* [Excerpt to read]:
────

Superintendent (warden) of Julia Tutwiler Prison for Women
- In office 1951–1966

Alabama Pardons and Parole Board
- In office 1939–1949

Assistant Attorney General
- In office 1939–1939

Assistant Attorney General
- In office 1922–1925

Personal details
- Born: 1894 Autauga County, Alabama, United States
- Died: February 4, 1968 (aged 73–74) Alabama, United States
- Alma mater: University of Montevallo Vanderbilt University Law School

= Edwina Donnelly Mitchell =

American prison superintendent (1894–1968)

Edwina Donnelly Mitchell (1894–1968) was the Superintendent (warden) of Julia Tutwiler Prison for Women located in Wetumpka, Alabama.

==Background==
Originally from Autauga County, Alabama, she was a graduate of Alabama College (now University of Montevallo) and a 1946 graduate of Vanderbilt University Law School.

Alabama attorney general Harwell Goodwin Davis appointed Mitchell as Assistant Attorney General of Alabama 1922–25. She held the position again in 1939, when she wrote the legislation to create the Alabama Pardons and Parole Board. She was the first woman to serve on the board, 1939–1949.

────

* [Given records]:
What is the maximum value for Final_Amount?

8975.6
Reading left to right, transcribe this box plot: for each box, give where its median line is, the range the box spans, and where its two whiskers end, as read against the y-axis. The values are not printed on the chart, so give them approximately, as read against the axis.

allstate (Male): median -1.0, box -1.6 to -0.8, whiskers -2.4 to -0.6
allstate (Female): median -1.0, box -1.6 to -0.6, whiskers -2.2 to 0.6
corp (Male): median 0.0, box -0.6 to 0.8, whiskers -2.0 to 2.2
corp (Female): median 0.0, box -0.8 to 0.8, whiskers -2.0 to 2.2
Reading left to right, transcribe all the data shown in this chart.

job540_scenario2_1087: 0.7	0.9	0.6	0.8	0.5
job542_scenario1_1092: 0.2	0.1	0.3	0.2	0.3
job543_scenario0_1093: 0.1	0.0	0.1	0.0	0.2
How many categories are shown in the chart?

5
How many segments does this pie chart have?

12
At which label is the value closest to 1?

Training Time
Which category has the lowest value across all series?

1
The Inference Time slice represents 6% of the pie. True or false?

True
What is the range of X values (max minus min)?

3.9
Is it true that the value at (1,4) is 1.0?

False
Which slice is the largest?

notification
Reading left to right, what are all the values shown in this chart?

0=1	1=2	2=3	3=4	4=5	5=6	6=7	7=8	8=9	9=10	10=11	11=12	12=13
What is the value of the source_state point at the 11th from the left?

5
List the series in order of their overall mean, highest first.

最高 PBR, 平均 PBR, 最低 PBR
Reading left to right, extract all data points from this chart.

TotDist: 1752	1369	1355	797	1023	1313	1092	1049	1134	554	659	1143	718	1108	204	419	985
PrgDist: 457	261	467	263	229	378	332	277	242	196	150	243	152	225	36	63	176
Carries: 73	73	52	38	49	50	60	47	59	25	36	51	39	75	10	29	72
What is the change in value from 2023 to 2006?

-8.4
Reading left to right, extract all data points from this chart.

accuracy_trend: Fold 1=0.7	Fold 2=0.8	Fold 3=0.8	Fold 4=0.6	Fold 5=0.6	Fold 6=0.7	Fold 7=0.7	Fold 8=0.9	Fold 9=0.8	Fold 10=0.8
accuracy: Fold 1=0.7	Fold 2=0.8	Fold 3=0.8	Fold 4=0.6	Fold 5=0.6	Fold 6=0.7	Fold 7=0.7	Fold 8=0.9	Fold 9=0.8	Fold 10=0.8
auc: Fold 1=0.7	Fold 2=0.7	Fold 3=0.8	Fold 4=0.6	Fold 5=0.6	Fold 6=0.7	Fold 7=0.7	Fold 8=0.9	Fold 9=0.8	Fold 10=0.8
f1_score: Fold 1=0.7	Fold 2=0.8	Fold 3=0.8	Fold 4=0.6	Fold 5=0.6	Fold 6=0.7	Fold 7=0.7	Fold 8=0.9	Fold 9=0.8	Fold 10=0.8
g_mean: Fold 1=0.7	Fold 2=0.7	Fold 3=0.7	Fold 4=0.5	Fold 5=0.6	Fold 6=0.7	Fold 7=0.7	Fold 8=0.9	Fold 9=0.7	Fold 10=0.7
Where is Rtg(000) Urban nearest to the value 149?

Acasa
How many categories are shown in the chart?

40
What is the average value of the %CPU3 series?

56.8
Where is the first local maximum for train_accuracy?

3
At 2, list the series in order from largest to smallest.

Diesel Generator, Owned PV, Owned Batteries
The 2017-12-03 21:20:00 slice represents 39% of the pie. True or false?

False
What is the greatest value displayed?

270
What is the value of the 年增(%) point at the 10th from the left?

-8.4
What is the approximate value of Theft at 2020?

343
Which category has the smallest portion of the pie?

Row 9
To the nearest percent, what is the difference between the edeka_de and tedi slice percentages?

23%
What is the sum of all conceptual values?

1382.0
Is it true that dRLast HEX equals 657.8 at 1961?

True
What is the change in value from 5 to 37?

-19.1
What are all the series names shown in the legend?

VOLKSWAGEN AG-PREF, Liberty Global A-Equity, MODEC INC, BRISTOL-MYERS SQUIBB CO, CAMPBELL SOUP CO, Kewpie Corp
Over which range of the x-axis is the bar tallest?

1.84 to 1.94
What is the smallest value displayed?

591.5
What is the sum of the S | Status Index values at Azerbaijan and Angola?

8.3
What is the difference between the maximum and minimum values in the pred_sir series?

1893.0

────

* [Activity list]:
A - In the Edwina Donnelly Mitchell biography, who appointed her Assistant Attorney General of Alabama?
B - Please render this sentence from the Edwina Donnelly Mitchell biography in Spanish: "She was the first woman to serve on the board, 1939–1949."
C - Pick up the Edwina Donnelly Mitchell biography after its final sentence and keep writing.

* [Answers to the tasks]:
A - Alabama attorney general Harwell Goodwin Davis.

B - Fue la primera mujer en formar parte de la junta, 1939–1949.

C -
==Tutwiler==
In 1951, she was appointed Superintendent of Tutwiler. She believed harsh conditions and strict measures only hardened people whose lives had led them to prison, telling an interviewer, "The attorney general used to ask me to sit in on meetings for him when I was an assistant. I went out to see the institutions we were putting people in, and I was so upset I've never lost interest in the correctional field." Instead, she housed the women in shared cells, where they were allowed some personal items in their area. Spurred by proposed state legislation to revamp the prison system, based on allegations it was a financial liability by not being self-supporting, women's clubs toured Tutwiller to observe the situation for themselves. The visitors found prisoners growing their own food, and learning the textile trade. Mitchell explained her philosophy of teaching the prisoners how to get past their own hostilities, "I believe everybody can be improved with the right kind of self discipline."

==Final years and death==

After reaching retirement age for a state job, Mitchell was given a waiver to continue overseeing Tutwiler. Her personal physician urged her to retire when she reached the age of 70. Although the announcement was made in January 1965, no date was set. She was hospitalized with a heart attack in January 1966, and she officially retired July 16.

Mitchell died February 4, 1968. She was elected to the Alabama Women's Hall of Fame in 1973.